**Exercise aim:**
Pick each line containing "hematoxylin" out of the records.

◆ ◆ ◆ ◆

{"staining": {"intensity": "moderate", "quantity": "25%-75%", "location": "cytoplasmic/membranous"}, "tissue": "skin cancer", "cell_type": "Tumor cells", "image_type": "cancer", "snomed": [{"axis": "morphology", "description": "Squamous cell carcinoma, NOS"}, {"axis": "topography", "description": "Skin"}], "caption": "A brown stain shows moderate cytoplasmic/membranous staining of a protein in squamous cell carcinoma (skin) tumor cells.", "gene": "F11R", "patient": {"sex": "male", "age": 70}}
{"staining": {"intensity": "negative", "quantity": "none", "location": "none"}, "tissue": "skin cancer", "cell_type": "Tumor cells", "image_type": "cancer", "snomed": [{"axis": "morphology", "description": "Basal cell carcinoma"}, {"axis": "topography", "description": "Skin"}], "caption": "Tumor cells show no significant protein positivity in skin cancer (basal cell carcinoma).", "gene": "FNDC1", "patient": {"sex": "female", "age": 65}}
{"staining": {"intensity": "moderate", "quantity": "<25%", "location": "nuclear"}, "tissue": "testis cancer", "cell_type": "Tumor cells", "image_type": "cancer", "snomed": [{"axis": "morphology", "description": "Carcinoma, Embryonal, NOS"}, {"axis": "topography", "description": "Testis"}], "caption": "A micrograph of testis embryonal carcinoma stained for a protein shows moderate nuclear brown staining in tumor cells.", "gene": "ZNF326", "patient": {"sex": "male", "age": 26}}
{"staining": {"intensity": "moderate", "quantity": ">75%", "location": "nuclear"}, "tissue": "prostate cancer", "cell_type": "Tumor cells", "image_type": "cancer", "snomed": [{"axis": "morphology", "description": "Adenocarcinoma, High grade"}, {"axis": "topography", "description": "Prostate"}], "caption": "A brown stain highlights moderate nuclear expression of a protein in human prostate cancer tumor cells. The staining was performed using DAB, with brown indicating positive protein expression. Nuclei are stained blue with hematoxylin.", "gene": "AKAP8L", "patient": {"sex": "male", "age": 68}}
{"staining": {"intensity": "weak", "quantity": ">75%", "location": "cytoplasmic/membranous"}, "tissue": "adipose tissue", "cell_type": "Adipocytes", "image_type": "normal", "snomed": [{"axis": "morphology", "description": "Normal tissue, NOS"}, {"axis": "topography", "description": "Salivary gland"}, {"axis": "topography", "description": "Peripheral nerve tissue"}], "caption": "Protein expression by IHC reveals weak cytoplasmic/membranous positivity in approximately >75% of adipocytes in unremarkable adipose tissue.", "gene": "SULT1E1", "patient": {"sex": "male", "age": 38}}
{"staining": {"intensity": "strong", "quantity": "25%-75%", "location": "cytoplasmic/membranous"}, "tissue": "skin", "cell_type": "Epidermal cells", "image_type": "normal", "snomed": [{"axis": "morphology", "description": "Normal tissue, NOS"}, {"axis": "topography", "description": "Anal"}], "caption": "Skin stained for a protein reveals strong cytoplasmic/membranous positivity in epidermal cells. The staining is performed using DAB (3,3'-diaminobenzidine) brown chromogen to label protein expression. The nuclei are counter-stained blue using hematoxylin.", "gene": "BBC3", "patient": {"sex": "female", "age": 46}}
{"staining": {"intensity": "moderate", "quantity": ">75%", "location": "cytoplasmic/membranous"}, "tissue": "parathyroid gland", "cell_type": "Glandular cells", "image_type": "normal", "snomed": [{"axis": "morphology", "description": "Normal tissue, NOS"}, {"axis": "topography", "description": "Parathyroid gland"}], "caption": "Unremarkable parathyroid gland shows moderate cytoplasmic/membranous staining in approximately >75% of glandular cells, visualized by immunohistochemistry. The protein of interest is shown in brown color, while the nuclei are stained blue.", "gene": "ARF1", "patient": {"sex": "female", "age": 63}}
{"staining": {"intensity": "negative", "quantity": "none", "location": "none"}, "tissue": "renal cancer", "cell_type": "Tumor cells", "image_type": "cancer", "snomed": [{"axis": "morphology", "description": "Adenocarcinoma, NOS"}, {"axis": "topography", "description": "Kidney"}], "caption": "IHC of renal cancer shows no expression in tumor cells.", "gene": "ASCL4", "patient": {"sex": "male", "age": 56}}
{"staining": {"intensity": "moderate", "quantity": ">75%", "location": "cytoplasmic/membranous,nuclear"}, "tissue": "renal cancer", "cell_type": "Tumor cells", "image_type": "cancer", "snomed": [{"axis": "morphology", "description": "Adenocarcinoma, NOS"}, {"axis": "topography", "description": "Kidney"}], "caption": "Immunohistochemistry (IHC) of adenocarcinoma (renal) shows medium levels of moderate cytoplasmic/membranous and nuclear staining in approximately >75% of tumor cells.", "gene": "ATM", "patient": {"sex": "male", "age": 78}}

◆ ◆ ◆ ◆

**Task result:**
{"staining": {"intensity": "moderate", "quantity": ">75%", "location": "nuclear"}, "tissue": "prostate cancer", "cell_type": "Tumor cells", "image_type": "cancer", "snomed": [{"axis": "morphology", "description": "Adenocarcinoma, High grade"}, {"axis": "topography", "description": "Prostate"}], "caption": "A brown stain highlights moderate nuclear expression of a protein in human prostate cancer tumor cells. The staining was performed using DAB, with brown indicating positive protein expression. Nuclei are stained blue with hematoxylin.", "gene": "AKAP8L", "patient": {"sex": "male", "age": 68}}
{"staining": {"intensity": "strong", "quantity": "25%-75%", "location": "cytoplasmic/membranous"}, "tissue": "skin", "cell_type": "Epidermal cells", "image_type": "normal", "snomed": [{"axis": "morphology", "description": "Normal tissue, NOS"}, {"axis": "topography", "description": "Anal"}], "caption": "Skin stained for a protein reveals strong cytoplasmic/membranous positivity in epidermal cells. The staining is performed using DAB (3,3'-diaminobenzidine) brown chromogen to label protein expression. The nuclei are counter-stained blue using hematoxylin.", "gene": "BBC3", "patient": {"sex": "female", "age": 46}}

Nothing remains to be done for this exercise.